▶ _DATA EXCERPT_

'''

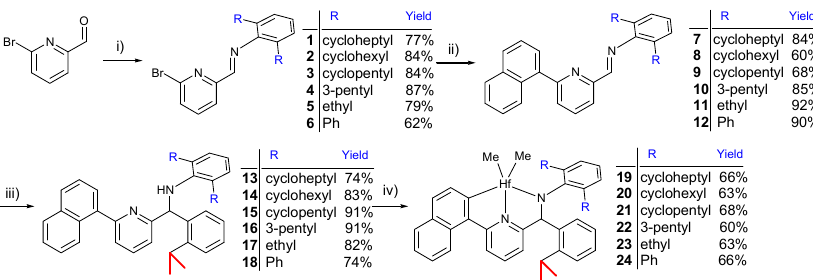
Scheme 2. The synthesis of aniline compounds.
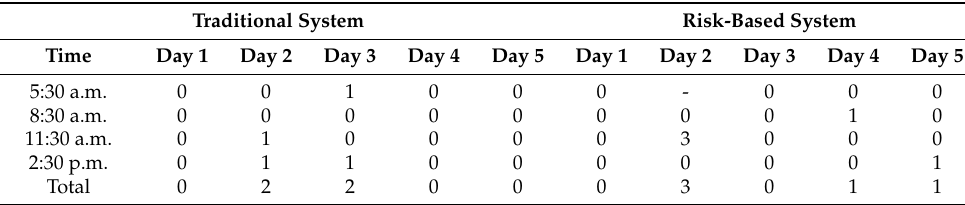
Table 2. Presence of Salmonella enterica distributed per day and time. Traditional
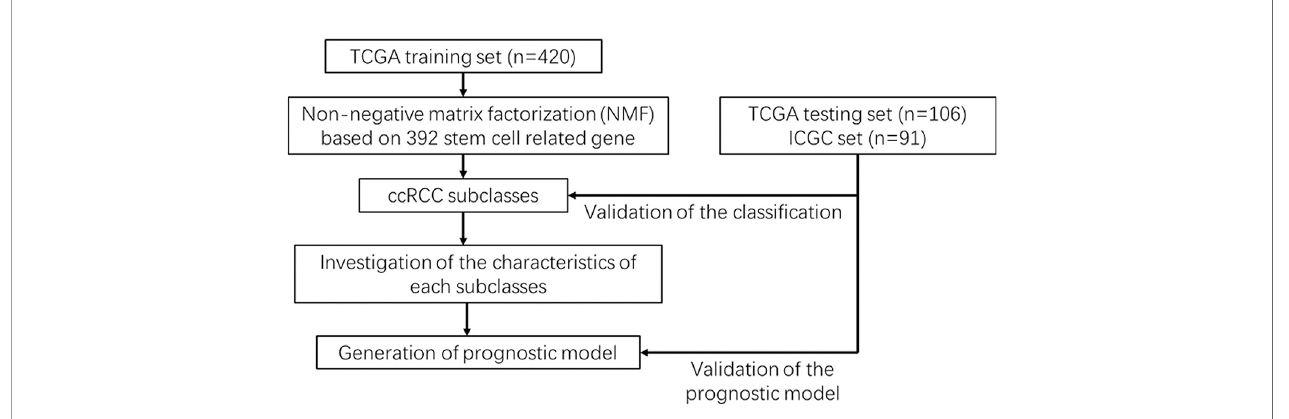
FIGURE 1 | Work fl ow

'''

▶ _WHAT TO DO_
Only the pictures are dropped when you print the material; everything else is copied exactly.

▶ _SOLUTION FOR THIS TASK_
Scheme 2. The synthesis of aniline compounds.
Table 2. Presence of Salmonella enterica distributed per day and time. Traditional
FIGURE 1 | Work fl ow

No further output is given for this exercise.